◆ DOCUMENT TEXT:
▼
# First post with Safari on MacOSX.com!



## jeb1138 (Jan 7, 2003)




----------



## jeb1138 (Jan 7, 2003)

Hmmm... I like it.....  and it's Cocoa too so Cocoa Gestures work!  Cool....


----------



## toast (Jan 7, 2003)

It IS quick. But ugly...


----------



## Solaris (Jan 7, 2003)

It ROCKS! Well, I've only surfed to 3 of the 10,000,000 web sites on it, but so far so good...


----------



## Ricky (Jan 7, 2003)

Pretty nice browser by Apple, let me tell you.    Off to test Java..


----------



## jeb1138 (Jan 7, 2003)

> _Originally posted by toast _
> *It IS quick. But ugly... *



Yeah, I think the buttons and the whole top could look a bit more....OSXish.  Maybe it'll grow on me though...

I like how they got rid of all the bottom and side tabs, bars, & etc, like OmniWeb.  Too bad it doesn't seem to have tabbed browsing though...


----------



## AppMan (Jan 7, 2003)

Quick and simple I like it.


----------



## vanguard (Jan 7, 2003)

this tip might be useful:
The first time you open Safari, it automatically imports your favorites from Microsoft Internet Explorer.

At this time, Safari does not support importing bookmarks from other web browsers. You might be able to move your bookmarks to Safari by exporting them from your web browser as an HTML document. Then open the document in Safari and drag the links to a collection in the All Bookmarks view in another window.
▲
◆ DATA TO EXAMINE:
▼
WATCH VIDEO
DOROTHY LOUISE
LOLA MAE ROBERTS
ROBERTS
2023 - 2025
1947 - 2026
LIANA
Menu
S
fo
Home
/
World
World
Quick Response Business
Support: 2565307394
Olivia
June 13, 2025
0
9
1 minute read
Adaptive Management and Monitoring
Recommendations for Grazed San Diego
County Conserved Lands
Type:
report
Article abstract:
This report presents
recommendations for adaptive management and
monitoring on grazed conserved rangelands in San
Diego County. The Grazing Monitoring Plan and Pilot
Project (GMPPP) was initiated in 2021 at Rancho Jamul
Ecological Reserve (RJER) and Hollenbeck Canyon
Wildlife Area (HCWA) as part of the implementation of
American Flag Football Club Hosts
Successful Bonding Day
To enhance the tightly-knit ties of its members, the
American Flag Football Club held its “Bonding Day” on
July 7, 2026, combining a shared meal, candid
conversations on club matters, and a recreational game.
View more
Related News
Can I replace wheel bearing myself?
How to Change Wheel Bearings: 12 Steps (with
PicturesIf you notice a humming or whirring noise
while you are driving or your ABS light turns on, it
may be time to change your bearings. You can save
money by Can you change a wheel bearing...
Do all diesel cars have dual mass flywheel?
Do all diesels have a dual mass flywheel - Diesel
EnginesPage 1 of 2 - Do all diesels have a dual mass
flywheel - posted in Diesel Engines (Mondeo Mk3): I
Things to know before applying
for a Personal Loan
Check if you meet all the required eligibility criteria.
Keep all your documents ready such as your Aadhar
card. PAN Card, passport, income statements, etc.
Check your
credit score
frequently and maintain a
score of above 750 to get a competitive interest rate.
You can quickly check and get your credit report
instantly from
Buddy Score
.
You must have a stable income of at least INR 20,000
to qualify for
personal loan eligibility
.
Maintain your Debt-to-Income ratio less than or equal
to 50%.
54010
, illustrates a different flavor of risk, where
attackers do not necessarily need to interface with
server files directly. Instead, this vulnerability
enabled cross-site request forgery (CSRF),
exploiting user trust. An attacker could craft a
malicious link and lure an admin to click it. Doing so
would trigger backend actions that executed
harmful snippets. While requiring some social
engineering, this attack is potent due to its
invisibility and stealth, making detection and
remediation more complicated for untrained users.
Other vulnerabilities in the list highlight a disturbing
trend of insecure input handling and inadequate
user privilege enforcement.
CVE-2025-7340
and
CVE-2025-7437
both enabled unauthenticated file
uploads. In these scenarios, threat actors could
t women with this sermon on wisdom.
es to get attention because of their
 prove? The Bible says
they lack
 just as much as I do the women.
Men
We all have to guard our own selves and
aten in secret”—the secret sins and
▲
◆ YOUR GOAL:
Can you copy word for word everything in the Safari forum thread from "## Solaris (Jan" down to "Ricky (Jan 7, 2003)"?

◆ EXERCISE OUTPUT:
## Solaris (Jan 7, 2003)

It ROCKS! Well, I've only surfed to 3 of the 10,000,000 web sites on it, but so far so good...


----------



## Ricky (Jan 7, 2003)